I've been semi-following a discussion on if smart people are getting smarter on an online forum I frequent, and too much popped into my head to allow myself to post it out there with a good conscience. I'm gonna ramble about intelligence...
I haven't noticed if someone has brought the concept of collective intelligence and it's effect on how we perceive information up yet, so if I am repeating something someone has already mentioned, please forgive me for it.
One thing that can seemingly affect the increase in IQ for mankind are the new means with which the collective knowledge of a society is stored and it's accessibility. Earlier libraries were owned by the privileged elite with better educational opportunities, these days anyone with a head on their shoulders and the desire to learn can get their hands on books, magazines, television, and internet to mention the common ones, whether it be library or bookstore.

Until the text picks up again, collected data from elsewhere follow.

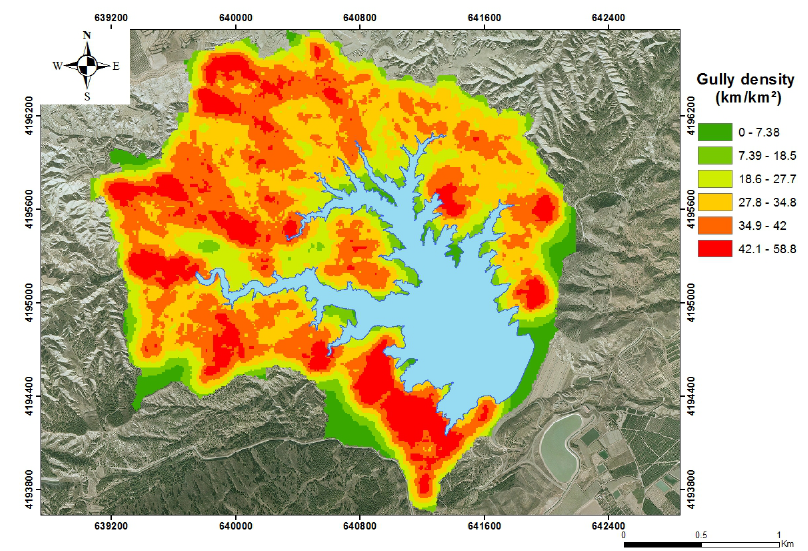
Figure 16. Bank gullies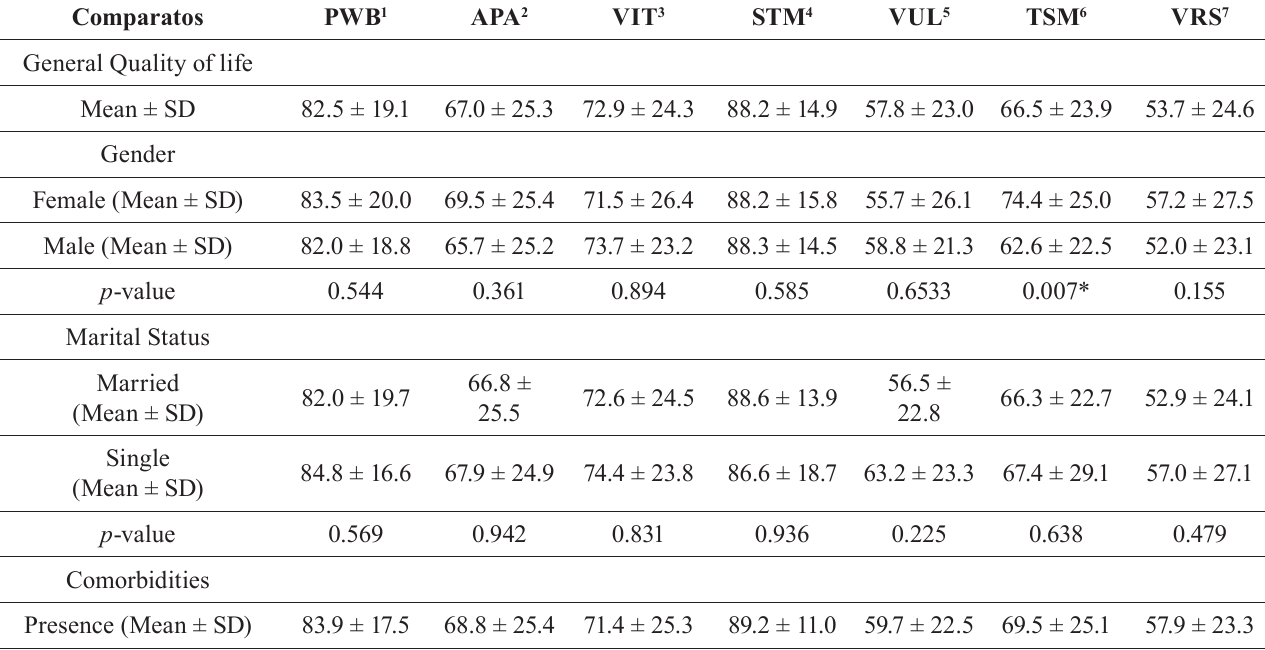
TABLE V - R esults of the analysis of the quality of life domains of the 124 patients with HBC and the co-variables gender, marital status, comorbidities, age and time of treatment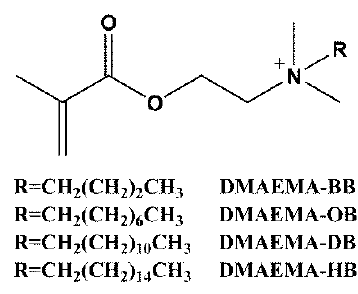
Figure 1. Structure of quaternary ammonium salts.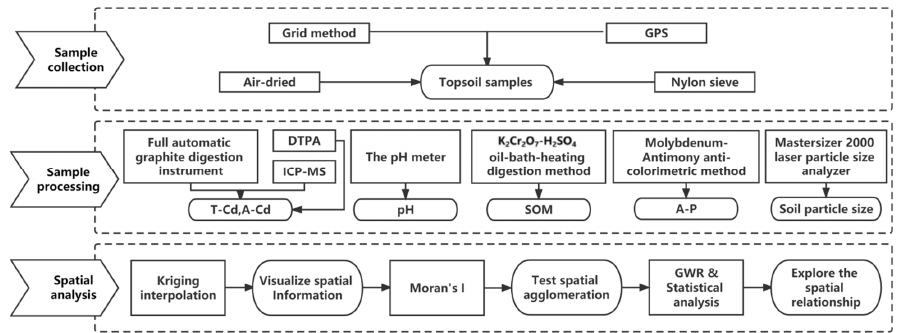
Figure 2. Technical flow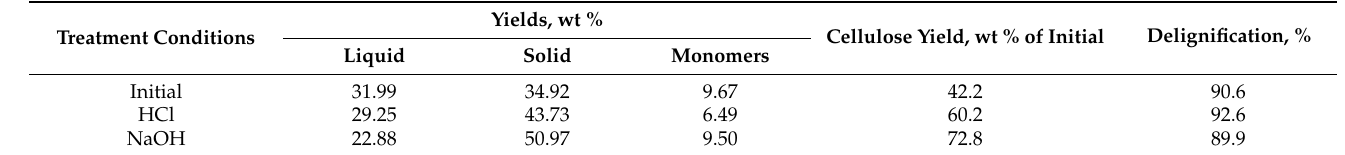
Table 7. Effect of pretreatments of flax shives on the yield of the main products in the followed fractionation process (225° С , 10NiS450).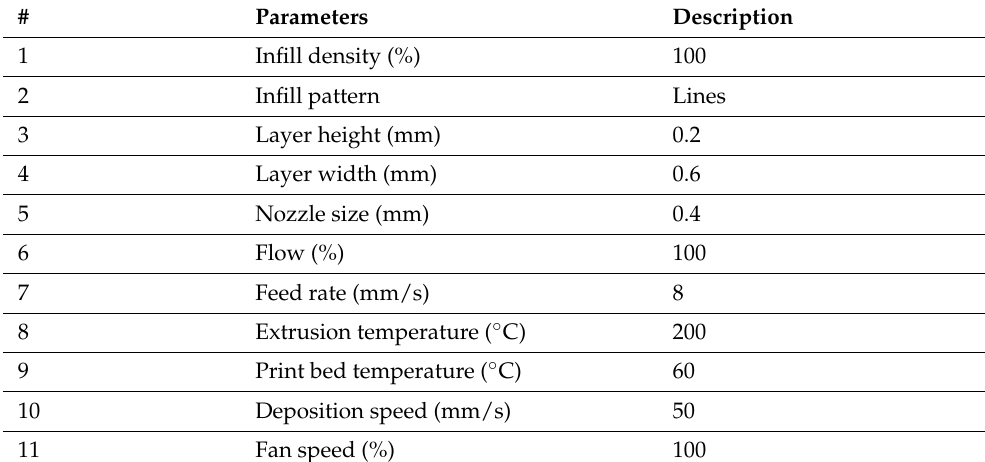
Figure 3. Dimensions of the dog-bone sample. Table 1. Process parameters for PLA printing.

The kinds of intelligence are varying. Based on a researcher who spoke a few years back at a MENSA meeting, they actually claim, that a person's intelligence starts off as active, and with age, as one studies and learns more, becomes a crystallised, solid specialised knowledge of usually a relatively narrow subject matter, which will decrease the portion of brain capacity dedicated to learning. It's not as simple as that, but it's the easiest way to explain it briefly...
When a specialist in his or her respective branch is asked to solve a problem, he has the brain crunching power of one individual, but the solid knowledge of often decades of study into the field. However the same results can also be attained by a team of students barely familiar with the subject when starting.
Why? Because they can split up and research the amount of literature one person can research several times over in the same time.
Because they can use modern communications tools to compile that information, and they can brief each other on their progress and act as a form of a control group for each other, to see they really are making progress, and bounce ideas off of each other.
That's one of the main points of a two or so hour lecture, so please excuse the briefness of it. The lecturer is not a big fan of societies like MENSA, which only accepts members who score in the top percentiles of the population in standardised IQ tests. Based on my observations their member forum's activity, they can still act petty and argumentative
(with the added element of being too focused on whatever happens to be on their minds at any given moment for them to notice no-one's interested in the molecular structure of some or other neurotransmitter miracledrug and whatnot...), though :/
I have to agree on the fact that the intelligent individuals seem to be "smarter" than the previous generation, but on the other hand, information is easily available, and not all educational facilities have the time or resources to actually bother cross-referencing essays and other academic student work with existing material for outright verbatim plagiarism to just lazy stupid copying of unverified data.
Television is a massive distraction. I have two teenage brothers, who haven't really ever bothered to read a book for their own amusement. It's always been schoolwork, and even then grudgingly, because I didn't give them the synopsis in the name of their own good. Both have a diagnosis of dyslexia, but they have never bothered reading or writing for fun. My good friend and classmate was severely dyslexic and made it through school with better grades than I did and read as much as or even more than I did. Sometimes it feels as if the diagnoses are a little too easily given these days, when the reasons are as simple as laziness and being too easily distracted by television, computers and the games console(s)...
...which can lead to others labelling people as "stupid". The 15 year old brother is highly intelligent and could grasp the basic concepts of some college level math at age seven (he "helped" me with my homework because he thought it was fun), but didn't like reading books. He also hasn't lost a game of chess to an adult since he was nine.
His high mathematical and logical IQ still doesn't prevent him from thinking it's a good idea to fire an airsoft gun at his Marines Reserve SWAT sister, or that it'd actually be a good thing to think before acting. Intelligent, but definitely thick when it comes to self-preservation instinct

The biggest changes have perhaps been in the availability of information, and how some individuals handle it. The old way of teaching, that is still prevalent in many places, that is very much based on the notion that the more one memorises by heart, the more they know the subject to me seems to be almost alien.
In my equivalent of senior high, we for example had the antique Greek method of dialogue (originally meaning conversation,
discussion derives from Latin and can refer to a more argumentative conversation and we all probably know what
lecture means...) between us students and the teacher, who was also the headmaster, sitting by a round table in a library in stead of a classroom. Discussing what we knew, volunteering to research new information ourselves, having the whole problem based approach to assignments and being required to bother with research by ourselves and having to list our literary (we didn't hang out online much back then) sources led us to approaching problems outside school in a similar fashion.
In work life you aren't handed a book and being told to memorise it by heart every day or week or month. You are handed a problem and you need to solve it. The easiest way isn't to memorise your 60GB worth of literature that you've got stacked up in a library, but to figure out a system for you to easily have access to that information when you need it, and how to get it fast when it's needed. You rarely have exams in your work life where you can't have any material with you to writing your test, if someone calls you with a problem, you're highly likely to look the answer up for them from a folder, book, an email or a website.
That ability to have a form of a flexible intelligence where you in stead of memorising everything memorise where you have stored the required information and how to access it efficiently is to me a form of honed intelligence as well, that few mention and even fewer take advantage of.